Reproduce the full listing below unchanged, apart from the pictures.

### [Data under study]
·····

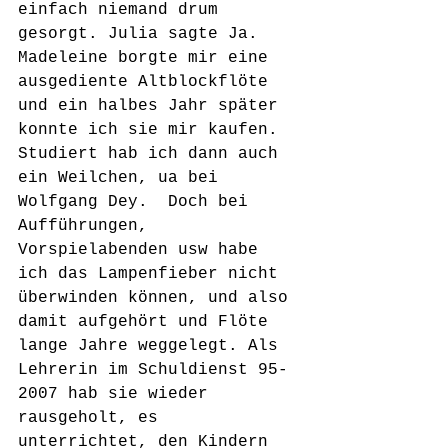
einfach niemand drum 
gesorgt. Julia sagte Ja. 
Madeleine borgte mir eine 
ausgediente Altblockflöte 
und ein halbes Jahr später 
konnte ich sie mir kaufen. 
Studiert hab ich dann auch 
ein Weilchen, ua bei 
Wolfgang Dey.
  Doch bei 
Aufführungen, 
Vorspielabenden usw habe 
ich das Lampenfieber nicht 
überwinden können, und also 
damit aufgehört und Flöte 
lange Jahre weggelegt. Als 
Lehrerin im Schuldienst 95-
2007 hab sie wieder 
rausgeholt, es 
unterrichtet, den Kindern 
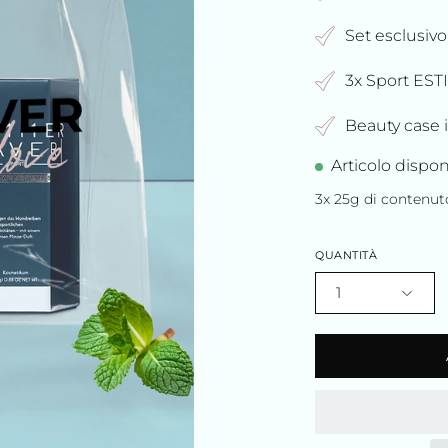
Set esclusiv
3x Sport EST
Beauty case 
Articolo dispon
3x 25g di contenut
QUANTITÀ
1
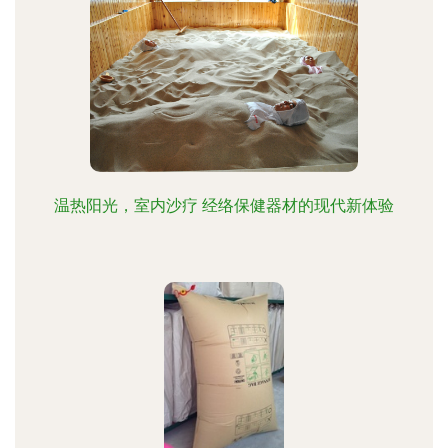
温热阳光，室内沙疗 经络保健器材的现代新体验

·····

### [Task solution]
einfach niemand drum 
gesorgt. Julia sagte Ja. 
Madeleine borgte mir eine 
ausgediente Altblockflöte 
und ein halbes Jahr später 
konnte ich sie mir kaufen. 
Studiert hab ich dann auch 
ein Weilchen, ua bei 
Wolfgang Dey.
  Doch bei 
Aufführungen, 
Vorspielabenden usw habe 
ich das Lampenfieber nicht 
überwinden können, und also 
damit aufgehört und Flöte 
lange Jahre weggelegt. Als 
Lehrerin im Schuldienst 95-
2007 hab sie wieder 
rausgeholt, es 
unterrichtet, den Kindern 
Set esclusiv
3x Sport EST
Beauty case 
Articolo dispon
3x 25g di contenut
QUANTITÀ
1
温热阳光，室内沙疗 经络保健器材的现代新体验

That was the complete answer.